ANZ New Zealand's economists think we are approaching the point in the interest rate cycle where borrowers need to think about locking in their mortgages for longer terms.
"For some time now we have been of the view that the low point in the mortgage rate cycle was approaching, and that borrowers would likely benefit from locking in for a longer term," they say in their latest ANZ Property Focus report.
"We remain of that view, and while we expect further modest falls in interest rates, the bringing forward of Official Cash Rate cuts has likely compressed that timeframe, which we now think likely spans months rather than quarters," the report says.
ANZ is NZ's biggest home lender with total exposure of $112.530 billion as of June 30.
Meanwhile ANZ also says borrowers should not feel rushed into fixing their mortgages.
"We think they probably have a little more time on their side, but we are mindful that we are getting closer to the lows, with our mortgage rate projections... suggesting mortgage rates are on track to bottom out late this year or early next year," the economists say.

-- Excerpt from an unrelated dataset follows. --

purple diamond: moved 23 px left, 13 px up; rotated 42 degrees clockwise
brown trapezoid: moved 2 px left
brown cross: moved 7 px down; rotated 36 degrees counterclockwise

"For those contemplating a new loan or with a rollover due, such a decision needs to be made now," the report says.
It also suggests splitting the loan over several terms, rather than just choosing the cheapest option.
"While the 18 month [term] is the cheapest rate, and for some will offer sufficient cover, the two year isn't much more expensive, nor is the three year, especially when you consider that we have penciled in that the Reserve Bank will be back in [OCR] hiking mode by early 2027," the report says.
"It makes sense to spread borrowing over several terms in case things don't turn out as expected," ANZ says.
1 Comments
I note Tony Alexander would agree with ANZ as he is currently recommending five years under 4%.
I haven’t had a mortgage for 10 years since I divested my investment properties. However, when I had mortgages i listened to his advice - he was chief economist at BNZ at the time - and although there were break fees, I saved considerable amounts on interest payments.
As they are directly involved in determining longer term rates, bank economists have a far greater understanding of likely future mortgage rate trends than the amateur (naive) keyboard warriors who have previously posted on this site. HouseMouse was one example; he rubbished ANZ with claims that cost him considerably (from memory, something in the vicinity of $500 a fortnight).
While nothing is certain, I would be taking close notice of their view includung understanding and looking critically at their rationale.